You can cramp only so much performance into it until it slowly begins to melt.
 
OP
TickleMyElmo

TickleMyElmo

Member
Joined
Apr 16, 2011
Location
Missouri
So should I downclock my cpu and gpu? I've never heard of a laptop cooler that lowers temps more than 3c or so.
 

knoober

Member
Joined
Mar 18, 2015
The danger with liquid metal on a mobile device is that you can't be certain that it will stay where you put it. The possibility of a stray drop or two escaping from under the heatsink while being jostled around in your bookbag (or however you catty your laptop) would be enough for me to stick with conventional TIM.
I'm not saying that it will definitely happen, but I wouldn't risk it with a new machine. Maybe if it was an old laptop that I planned to upgrade soon.

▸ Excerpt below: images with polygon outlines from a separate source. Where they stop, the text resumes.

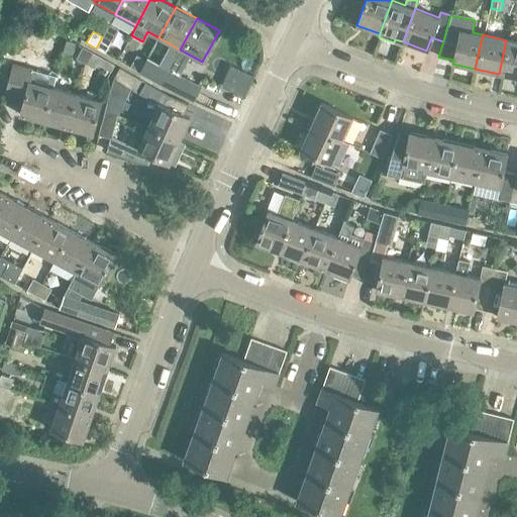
[(102,36),(96,48),(105,54),(112,42),(102,36)]
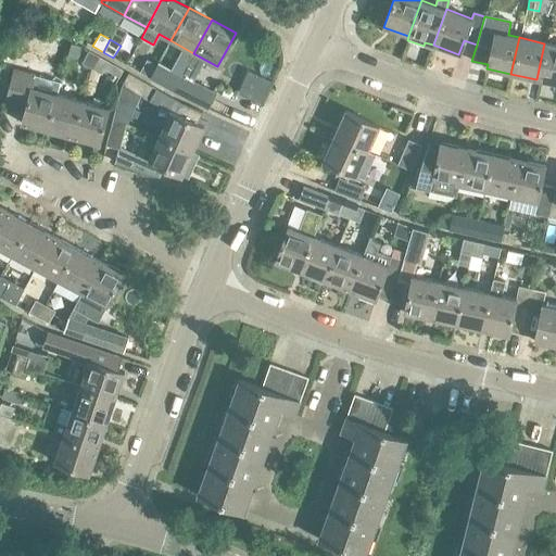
[(71,43),(67,55),(77,59),(81,47),(71,43)]
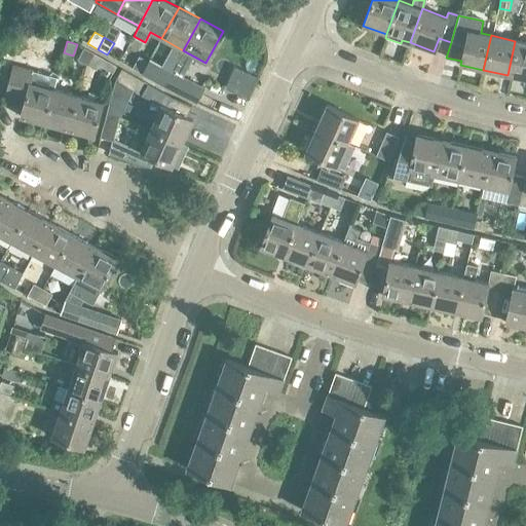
[(525,42),(515,41),(508,75),(525,78),(525,42)]
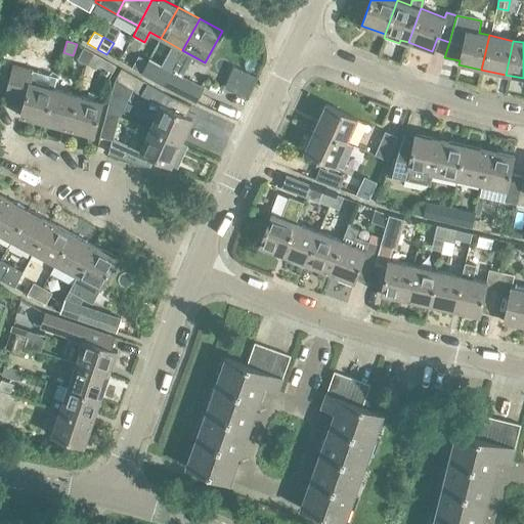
[(86,64),(87,63),(92,53),(83,48),(76,58),(86,64)]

I have seen good results from proper thermal paste and pads on my much older machines however. I don't know if your particular laptop can benefit from new paste and pads, but I can tell you that you can find pads that are 11 w/mk (from Grizzly I think). The best conventional TIM are also in the 11 w/mk range
 
OP
TickleMyElmo

TickleMyElmo

Member
Joined
Apr 16, 2011
Location
Missouri
Who knows. I'll just have to downclock untill they are in safe range. What 75c for 8750h? And 80c for 1060?
 

trents

Senior Member
Joined
Dec 27, 2008
Is this a "naked" CPU die or one with an IHS? If the latter, you will not gain much by putting liquid metal on top of the lid. Liquid metal has a major impact on temps when used under the lid of a lidded CPU but only minor improvement when used on the top side. And as knoober said, the prospec of metal flakes falling on other components and shorting things out is significant enough not to make the risk worth it. I have actually had that happen on a desktop.
 

mackerel

Member
Joined
Mar 7, 2008
I did apply liquid metal to my now deceased gaming laptop. It dropped temps significantly, but disappointingly didn't get me any more boost clock. All was fine for a while until one day it would no longer boot. It might work for a short time then just go blank screen. Tried all sorts to fix it, but gave up. While I don't have proof either way, liquid metal migration is a possible suspect. A small amount moving where it shouldn't could be enough to break it, and it would be almost impossible to spot by eye. I recently saw news that Asus were going to start using LM in some of their laptops. How are they getting around this risk? They're making a gasket to contain the LM applied area and prevent its spread around the system. When I got a replacement laptop, I'm not going anywhere near it with LM :)
 

UltraTaco

Member
Joined
Oct 28, 2017
Cpu is supposed to perform without failures for the duration of warranty, even if used 24/7 at full tdp and max temps. That's 3 years, correct? By then, itll likely be time for upgrade.